We can see in the first graph that LTVs were improving throughout the boom, and it was only when prices collapsed well more than 10% in 2008 that LTVs moved out of the range of the previous decade.  Once they did, the price collapse was so severe, that many households were underwater with little relation to their initial LTV.  By 2009, the average prime loan, which had always averaged initial LTVs of less than 80%, was underwater, and remained so until 2011.

Further, regarding the idea that these LTV trends result from rising prices that were hiding the use of newly available home equity for debt, they say, "However, our findings imply no material economic role for this factor in accounting for foreclosure and short sales outcomes across different types of borrowers."  Controlling for refinancing or junior lien activity actually causes loss rates for all loan types to increase.  In other words, borrowers who refinanced before the crisis tended to fare better, all else equal, than those who did not.

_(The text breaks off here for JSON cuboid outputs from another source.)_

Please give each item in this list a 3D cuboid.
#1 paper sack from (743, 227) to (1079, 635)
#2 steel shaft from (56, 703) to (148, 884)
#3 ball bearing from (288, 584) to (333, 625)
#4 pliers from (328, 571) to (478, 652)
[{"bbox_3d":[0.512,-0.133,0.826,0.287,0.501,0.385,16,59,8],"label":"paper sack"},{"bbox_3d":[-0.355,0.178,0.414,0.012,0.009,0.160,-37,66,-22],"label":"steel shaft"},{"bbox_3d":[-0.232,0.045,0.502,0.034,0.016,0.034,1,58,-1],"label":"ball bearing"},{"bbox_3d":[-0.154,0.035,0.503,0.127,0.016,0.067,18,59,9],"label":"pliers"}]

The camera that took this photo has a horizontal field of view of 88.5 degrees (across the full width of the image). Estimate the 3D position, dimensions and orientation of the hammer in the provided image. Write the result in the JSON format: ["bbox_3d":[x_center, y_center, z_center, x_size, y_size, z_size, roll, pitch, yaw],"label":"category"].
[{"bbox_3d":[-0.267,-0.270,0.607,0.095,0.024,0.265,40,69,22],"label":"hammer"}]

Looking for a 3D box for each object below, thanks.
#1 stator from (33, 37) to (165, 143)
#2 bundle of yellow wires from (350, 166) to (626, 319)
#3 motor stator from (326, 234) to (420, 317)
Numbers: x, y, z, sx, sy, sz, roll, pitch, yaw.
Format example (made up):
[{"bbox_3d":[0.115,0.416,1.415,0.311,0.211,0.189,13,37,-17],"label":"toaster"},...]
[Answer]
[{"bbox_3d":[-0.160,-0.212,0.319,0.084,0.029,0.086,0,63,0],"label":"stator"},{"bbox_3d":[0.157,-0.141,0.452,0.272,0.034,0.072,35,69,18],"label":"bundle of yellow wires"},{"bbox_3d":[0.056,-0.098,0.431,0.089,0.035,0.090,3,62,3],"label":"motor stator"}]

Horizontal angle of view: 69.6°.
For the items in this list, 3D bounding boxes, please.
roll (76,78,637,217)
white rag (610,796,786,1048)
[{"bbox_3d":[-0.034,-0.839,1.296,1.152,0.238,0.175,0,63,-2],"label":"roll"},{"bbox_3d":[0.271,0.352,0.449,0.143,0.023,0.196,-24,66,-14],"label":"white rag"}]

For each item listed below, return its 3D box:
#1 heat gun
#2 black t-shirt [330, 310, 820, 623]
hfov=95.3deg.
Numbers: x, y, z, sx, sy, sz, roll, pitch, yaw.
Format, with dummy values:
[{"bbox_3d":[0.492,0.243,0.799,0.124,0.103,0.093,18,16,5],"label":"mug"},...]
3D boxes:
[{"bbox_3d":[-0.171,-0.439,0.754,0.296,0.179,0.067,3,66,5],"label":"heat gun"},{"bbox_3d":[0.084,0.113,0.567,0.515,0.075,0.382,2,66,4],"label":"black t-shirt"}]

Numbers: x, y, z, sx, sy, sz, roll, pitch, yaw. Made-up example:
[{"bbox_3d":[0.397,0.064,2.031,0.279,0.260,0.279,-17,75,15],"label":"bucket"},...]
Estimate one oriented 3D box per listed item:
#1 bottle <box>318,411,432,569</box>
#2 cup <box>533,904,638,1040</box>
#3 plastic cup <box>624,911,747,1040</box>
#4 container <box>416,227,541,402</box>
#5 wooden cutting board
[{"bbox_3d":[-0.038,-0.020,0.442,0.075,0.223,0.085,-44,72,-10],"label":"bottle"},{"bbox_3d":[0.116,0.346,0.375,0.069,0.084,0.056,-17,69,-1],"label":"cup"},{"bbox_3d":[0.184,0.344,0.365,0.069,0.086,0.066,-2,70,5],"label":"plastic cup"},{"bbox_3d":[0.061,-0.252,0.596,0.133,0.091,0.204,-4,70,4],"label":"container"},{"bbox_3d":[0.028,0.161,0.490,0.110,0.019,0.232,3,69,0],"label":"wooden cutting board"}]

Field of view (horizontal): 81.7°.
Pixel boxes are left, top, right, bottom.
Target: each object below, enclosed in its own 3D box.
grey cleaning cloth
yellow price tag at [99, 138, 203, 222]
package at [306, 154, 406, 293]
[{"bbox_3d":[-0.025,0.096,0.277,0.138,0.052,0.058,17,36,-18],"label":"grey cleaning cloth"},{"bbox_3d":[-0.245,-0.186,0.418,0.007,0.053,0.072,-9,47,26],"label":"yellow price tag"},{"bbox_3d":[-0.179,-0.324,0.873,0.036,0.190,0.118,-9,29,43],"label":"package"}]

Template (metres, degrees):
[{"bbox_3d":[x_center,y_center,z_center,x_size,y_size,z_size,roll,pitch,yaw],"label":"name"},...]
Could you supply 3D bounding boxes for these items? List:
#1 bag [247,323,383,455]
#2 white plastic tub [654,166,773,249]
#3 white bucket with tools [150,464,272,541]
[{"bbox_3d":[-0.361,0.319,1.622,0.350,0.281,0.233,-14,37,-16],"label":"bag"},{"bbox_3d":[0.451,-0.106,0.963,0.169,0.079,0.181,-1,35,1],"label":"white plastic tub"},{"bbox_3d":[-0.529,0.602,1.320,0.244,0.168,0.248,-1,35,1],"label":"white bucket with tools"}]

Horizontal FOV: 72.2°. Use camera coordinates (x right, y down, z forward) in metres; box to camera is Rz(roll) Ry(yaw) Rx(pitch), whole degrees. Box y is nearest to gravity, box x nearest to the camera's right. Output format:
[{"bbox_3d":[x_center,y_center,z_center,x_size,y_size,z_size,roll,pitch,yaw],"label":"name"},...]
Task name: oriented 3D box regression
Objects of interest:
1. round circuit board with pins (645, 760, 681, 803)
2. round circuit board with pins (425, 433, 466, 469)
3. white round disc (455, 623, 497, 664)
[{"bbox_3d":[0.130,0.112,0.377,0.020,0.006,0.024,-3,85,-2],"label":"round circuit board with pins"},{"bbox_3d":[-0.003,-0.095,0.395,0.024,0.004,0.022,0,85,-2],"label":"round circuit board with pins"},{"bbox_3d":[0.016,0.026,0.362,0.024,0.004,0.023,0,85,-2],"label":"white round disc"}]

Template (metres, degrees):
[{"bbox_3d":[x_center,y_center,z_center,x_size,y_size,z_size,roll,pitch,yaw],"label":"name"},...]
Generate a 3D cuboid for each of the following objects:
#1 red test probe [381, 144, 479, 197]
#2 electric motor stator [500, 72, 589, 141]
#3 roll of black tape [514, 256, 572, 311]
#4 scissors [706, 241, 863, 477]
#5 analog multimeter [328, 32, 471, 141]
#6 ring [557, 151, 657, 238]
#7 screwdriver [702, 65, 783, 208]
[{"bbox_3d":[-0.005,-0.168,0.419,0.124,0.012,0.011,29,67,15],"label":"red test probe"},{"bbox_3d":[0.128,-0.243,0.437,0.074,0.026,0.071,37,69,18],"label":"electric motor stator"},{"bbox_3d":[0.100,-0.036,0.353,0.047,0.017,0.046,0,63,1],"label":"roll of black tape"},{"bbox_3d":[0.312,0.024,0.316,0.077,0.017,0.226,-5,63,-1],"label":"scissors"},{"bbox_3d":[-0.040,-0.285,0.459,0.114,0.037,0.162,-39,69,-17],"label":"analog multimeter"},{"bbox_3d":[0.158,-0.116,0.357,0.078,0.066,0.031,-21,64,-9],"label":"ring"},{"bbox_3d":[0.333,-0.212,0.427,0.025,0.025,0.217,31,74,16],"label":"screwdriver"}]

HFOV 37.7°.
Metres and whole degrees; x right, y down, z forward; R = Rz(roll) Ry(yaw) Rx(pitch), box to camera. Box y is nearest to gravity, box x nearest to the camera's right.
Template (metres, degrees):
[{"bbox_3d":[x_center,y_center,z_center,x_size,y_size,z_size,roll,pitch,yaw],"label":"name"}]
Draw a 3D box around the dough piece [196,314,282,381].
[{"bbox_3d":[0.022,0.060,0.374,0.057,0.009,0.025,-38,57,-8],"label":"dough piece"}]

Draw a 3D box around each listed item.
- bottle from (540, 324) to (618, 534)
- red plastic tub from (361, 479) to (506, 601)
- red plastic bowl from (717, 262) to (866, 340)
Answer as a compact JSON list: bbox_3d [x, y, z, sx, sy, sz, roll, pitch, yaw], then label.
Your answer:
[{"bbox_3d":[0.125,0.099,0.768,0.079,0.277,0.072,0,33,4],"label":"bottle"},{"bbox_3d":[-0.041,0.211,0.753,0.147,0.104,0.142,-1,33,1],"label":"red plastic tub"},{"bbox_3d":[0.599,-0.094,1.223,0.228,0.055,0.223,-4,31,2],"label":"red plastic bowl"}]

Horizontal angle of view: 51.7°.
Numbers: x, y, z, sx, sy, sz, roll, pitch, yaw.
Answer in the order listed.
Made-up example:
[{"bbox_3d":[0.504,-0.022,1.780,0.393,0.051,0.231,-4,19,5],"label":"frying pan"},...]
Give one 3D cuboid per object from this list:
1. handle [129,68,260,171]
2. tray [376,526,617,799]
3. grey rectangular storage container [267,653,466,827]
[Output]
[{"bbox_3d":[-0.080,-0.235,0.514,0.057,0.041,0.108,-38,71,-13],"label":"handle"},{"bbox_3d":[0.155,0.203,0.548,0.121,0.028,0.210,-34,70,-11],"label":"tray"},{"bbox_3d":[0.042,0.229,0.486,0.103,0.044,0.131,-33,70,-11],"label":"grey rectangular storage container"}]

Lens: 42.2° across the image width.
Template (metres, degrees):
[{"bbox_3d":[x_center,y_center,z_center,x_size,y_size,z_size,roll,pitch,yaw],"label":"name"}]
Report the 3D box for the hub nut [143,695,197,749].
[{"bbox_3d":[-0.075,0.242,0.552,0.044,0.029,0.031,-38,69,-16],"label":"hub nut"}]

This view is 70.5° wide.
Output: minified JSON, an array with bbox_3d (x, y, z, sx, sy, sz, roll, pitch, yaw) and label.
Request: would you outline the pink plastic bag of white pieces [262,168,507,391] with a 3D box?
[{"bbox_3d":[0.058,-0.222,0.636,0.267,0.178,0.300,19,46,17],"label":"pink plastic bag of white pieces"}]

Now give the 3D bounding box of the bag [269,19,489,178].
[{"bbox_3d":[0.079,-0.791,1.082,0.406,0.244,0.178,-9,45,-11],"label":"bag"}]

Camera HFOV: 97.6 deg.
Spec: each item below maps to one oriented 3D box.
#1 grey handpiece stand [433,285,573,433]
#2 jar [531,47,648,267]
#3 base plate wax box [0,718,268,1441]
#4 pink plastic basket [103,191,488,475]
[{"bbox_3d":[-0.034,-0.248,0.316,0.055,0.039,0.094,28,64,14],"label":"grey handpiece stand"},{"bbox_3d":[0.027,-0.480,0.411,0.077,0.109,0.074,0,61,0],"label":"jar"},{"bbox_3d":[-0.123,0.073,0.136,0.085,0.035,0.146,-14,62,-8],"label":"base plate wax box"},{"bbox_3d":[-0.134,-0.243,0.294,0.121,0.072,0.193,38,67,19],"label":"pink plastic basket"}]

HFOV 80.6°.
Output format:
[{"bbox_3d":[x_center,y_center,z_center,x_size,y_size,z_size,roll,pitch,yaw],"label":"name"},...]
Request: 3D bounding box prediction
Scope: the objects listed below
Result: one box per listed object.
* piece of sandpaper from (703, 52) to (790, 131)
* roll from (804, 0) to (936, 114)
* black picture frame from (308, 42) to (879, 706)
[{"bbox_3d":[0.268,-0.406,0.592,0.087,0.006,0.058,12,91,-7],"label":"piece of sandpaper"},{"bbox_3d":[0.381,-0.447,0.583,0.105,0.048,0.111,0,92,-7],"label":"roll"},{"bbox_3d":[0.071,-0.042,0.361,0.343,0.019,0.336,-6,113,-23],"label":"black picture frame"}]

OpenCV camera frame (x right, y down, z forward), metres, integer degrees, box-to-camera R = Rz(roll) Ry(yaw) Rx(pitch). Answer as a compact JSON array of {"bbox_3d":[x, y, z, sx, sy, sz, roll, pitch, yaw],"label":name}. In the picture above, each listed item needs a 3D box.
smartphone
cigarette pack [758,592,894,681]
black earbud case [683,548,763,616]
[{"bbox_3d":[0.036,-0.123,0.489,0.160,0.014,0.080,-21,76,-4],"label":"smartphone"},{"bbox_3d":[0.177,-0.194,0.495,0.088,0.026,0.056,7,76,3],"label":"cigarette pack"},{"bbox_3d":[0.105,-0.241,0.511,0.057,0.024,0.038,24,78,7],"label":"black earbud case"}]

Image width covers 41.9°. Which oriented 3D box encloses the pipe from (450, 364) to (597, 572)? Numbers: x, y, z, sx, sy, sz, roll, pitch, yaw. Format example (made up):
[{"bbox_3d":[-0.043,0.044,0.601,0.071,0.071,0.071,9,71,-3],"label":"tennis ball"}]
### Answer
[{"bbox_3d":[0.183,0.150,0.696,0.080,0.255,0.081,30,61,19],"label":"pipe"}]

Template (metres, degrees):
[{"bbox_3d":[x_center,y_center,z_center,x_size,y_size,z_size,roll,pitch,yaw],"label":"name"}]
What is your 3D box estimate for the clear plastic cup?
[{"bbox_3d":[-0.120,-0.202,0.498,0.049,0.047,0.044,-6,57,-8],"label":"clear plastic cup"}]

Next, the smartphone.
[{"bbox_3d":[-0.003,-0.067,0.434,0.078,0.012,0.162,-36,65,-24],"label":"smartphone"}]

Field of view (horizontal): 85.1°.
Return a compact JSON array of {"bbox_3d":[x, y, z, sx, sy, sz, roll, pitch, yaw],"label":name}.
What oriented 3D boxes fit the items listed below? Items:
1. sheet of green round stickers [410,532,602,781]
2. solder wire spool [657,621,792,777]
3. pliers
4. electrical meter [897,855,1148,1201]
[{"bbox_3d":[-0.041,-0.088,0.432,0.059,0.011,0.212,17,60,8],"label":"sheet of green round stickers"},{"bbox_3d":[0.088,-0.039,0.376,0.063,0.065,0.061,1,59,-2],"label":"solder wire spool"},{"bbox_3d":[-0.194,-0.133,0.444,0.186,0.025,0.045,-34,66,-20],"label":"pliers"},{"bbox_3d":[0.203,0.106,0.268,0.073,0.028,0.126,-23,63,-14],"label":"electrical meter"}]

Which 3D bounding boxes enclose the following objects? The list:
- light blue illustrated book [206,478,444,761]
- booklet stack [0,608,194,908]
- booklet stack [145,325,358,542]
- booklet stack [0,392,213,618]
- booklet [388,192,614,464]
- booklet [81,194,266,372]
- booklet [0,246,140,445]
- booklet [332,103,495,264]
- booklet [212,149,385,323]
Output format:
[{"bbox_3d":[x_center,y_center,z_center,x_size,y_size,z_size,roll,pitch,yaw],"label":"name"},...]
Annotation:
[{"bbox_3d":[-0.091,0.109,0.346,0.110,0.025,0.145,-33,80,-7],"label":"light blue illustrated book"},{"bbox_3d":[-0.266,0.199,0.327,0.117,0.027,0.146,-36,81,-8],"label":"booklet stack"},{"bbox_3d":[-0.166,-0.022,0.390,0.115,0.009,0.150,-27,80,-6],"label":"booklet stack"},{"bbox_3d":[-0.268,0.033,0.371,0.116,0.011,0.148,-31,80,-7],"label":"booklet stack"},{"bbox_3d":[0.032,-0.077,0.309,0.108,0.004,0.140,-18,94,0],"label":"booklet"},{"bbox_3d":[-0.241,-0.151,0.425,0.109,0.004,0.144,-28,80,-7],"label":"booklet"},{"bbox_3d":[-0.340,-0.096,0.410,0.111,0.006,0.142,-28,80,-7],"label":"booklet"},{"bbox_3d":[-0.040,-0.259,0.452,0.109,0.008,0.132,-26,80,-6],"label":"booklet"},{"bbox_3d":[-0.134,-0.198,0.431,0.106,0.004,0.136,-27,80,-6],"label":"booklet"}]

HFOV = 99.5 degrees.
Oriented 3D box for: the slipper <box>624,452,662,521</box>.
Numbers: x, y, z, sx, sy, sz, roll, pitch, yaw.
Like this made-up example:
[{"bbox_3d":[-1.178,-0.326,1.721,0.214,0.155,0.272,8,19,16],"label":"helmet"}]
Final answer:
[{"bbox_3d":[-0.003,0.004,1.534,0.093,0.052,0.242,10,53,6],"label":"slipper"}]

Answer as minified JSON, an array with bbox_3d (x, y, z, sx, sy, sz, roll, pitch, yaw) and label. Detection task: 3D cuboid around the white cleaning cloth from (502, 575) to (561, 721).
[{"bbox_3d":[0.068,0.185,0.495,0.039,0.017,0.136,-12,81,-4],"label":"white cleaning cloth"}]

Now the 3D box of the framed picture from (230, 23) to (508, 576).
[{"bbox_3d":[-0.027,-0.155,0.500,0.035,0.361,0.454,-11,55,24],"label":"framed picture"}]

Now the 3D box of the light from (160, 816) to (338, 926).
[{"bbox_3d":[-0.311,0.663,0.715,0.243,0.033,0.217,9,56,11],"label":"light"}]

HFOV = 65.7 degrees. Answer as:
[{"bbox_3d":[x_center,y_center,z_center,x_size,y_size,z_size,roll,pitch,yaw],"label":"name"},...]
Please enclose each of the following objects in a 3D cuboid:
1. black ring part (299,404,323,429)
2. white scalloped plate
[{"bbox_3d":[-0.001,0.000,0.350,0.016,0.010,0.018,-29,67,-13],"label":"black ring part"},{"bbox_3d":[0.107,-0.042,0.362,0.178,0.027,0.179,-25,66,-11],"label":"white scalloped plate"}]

The authors speculate that this is because those who were able to refinance were more financially stable.  But, I will note that if "a common factor playing such an influential role in determining foreclosure losses across all types of borrowers" (as the authors describe it) happens to be a liquidity crunch, then households would naturally benefit from taking some liquidity before it dries up.  In hindsight, we might consider describing those households as prudent rather than reckless.


Have you ever noticed that macroprudential regulation is always described in terms of constraints?  Caps, limits, levies, requirements, charges... Isn't the most important macroprudential factor the aggregate value of the collateral?

I know the normal reaction to that idea is that there was a bubble and that speculators pushed prices well above their justifiable levels.  But, research like this shows that the damage hit prudent households.  Even if we attribute all of the subprime defaults that aren't explained by price collapses to reckless speculator behavior, it amounts to a very small portion of the mortgage market, and that damage was inflicted early.  By 2008, after which most of the damage was done, this was a story about prime mortgages.

There is an aesthetic reaction against the idea that stability in real estate values might have been a goal of the federal government.  It smacks of corporate welfare, and it seems like an excuse to support bubbles.  But, what if it wasn't a bubble?  And, how are the regulatory authorities supposed to make that determination anyway?  Isn't the depth and breadth of the damage that was done here enough to argue against this regulatory regime?  Yet, if anything, the clamoring for all of the constraining forms of macroprudential regulation has only intensified from this episode.

The fear seems to be that if there is a credible backstop to asset prices, speculators will bid up prices even further, knowing that their losses will be limited by federal market manipulation.  But, rising prices would, mathematically, mean lower real yields.  And, stability has been associated with higher yields on real and low risk investments.  The low interest rates subsequent to the crisis are related to fears of instability.

The implied yield of houses has been high since the crisis because of a lack of liquidity.  So, as the authors show, if you really want to find housing speculators, you should look in the post-crisis all-cash market.  And those investors are minting money.

It is our asymmetrical macroprudence that is bankrupting households and supporting speculators.